# To do
For this exercise, reproduce the entries below exactly, but only from the line containing "metálico que define" through the line containing "milimétricamente.", both included.
• • • • •
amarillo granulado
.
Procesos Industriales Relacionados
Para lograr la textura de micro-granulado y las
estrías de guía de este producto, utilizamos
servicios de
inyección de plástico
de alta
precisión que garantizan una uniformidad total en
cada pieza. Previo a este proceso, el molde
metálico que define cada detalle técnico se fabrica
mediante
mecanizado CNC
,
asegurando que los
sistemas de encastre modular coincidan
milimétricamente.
• • • • •
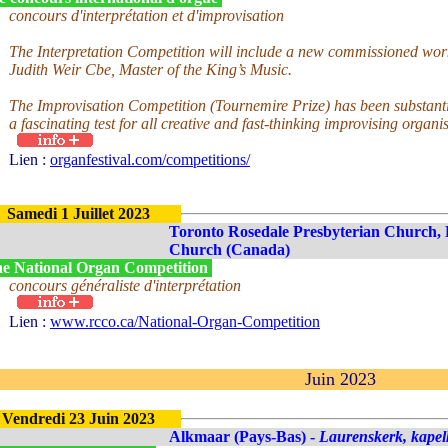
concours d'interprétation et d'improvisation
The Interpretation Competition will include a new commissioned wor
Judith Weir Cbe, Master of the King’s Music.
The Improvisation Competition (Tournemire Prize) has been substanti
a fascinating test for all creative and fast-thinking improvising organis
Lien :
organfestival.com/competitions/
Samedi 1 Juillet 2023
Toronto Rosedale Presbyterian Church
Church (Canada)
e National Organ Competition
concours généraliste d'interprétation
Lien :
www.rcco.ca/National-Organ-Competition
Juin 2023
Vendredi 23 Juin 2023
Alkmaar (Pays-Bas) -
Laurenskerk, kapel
• • • • •
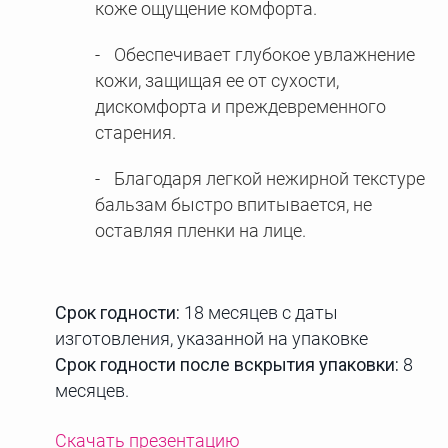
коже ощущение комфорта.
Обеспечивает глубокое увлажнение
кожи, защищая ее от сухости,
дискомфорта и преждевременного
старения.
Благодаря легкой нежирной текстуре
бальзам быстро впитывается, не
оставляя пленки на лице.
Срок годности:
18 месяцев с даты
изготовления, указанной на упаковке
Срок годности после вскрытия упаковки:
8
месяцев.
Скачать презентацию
• • • • •
# The answer
metálico que define cada detalle técnico se fabrica
mediante
mecanizado CNC
,
asegurando que los
sistemas de encastre modular coincidan
milimétricamente.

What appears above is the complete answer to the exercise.